§ **TEXT SHOWN**
---
license: Apache-2.0
name: vector-database-migration-tool
description: 'Migrate vector data between Pinecone, Qdrant, Weaviate, pgvector with re-embedding and schema mapping. Activate on: vector DB migration, switch vector database, re-embed collection, migrate embeddings. NOT for: initial ingestion (rag-document-ingestion-pipeline), embedding model training (ai-engineer).'
allowed-tools: Read,Write,Edit,Bash(python:*,pip:*,npm:*,npx:*)
category: Data & Analytics
tags:
  - vector-database
  - migration
  - embeddings
  - schema-mapping
pairs-with:
  - skill: rag-document-ingestion-pipeline
    reason: Source and target ingestion patterns feed migration design
  - skill: data-pipeline-engineer
    reason: ETL orchestration for large-scale vector migrations
---

# Vector Database Migration Tool

Migrate vector collections between Pinecone, Qdrant, Weaviate, and pgvector with schema mapping, optional re-embedding, and zero-downtime cutover strategies.

## Activation Triggers

**Activate on**: "migrate vectors", "switch from Pinecone to Qdrant", "re-embed collection", "vector DB migration", "move embeddings to pgvector", "change embedding model", "vector schema migration"

§ **DATASET EXTRACT**
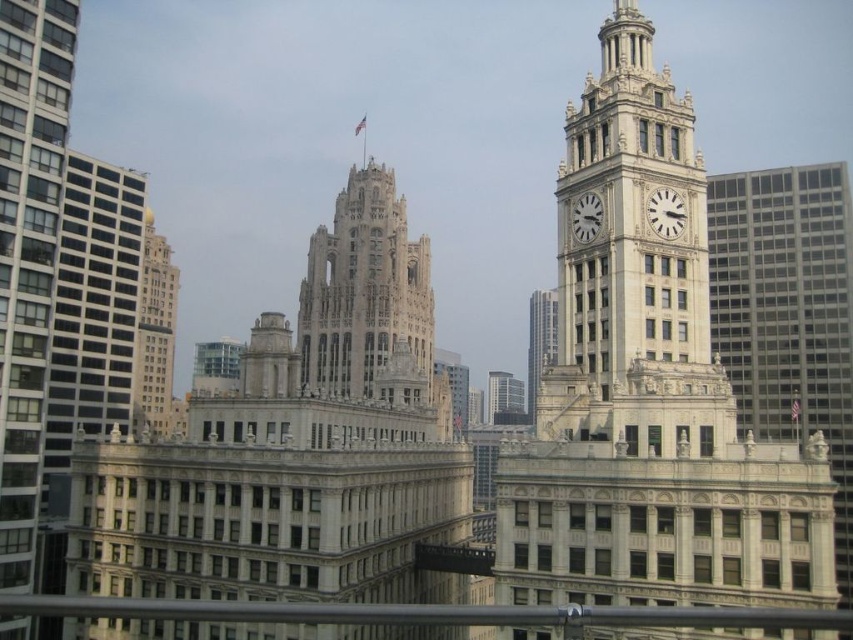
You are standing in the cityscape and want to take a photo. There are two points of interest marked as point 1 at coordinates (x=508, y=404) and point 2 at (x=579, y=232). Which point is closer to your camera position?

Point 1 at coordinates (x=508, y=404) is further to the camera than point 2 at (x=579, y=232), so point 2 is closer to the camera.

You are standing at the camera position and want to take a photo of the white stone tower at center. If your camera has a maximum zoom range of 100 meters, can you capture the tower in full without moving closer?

§ **WORK ITEM**
Copy the vector database migration text word for word, starting at "Migrate vector collections" and ending at "zero-downtime cutover strategies.".

§ **RESULT BELOW**
Migrate vector collections between Pinecone, Qdrant, Weaviate, and pgvector with schema mapping, optional re-embedding, and zero-downtime cutover strategies.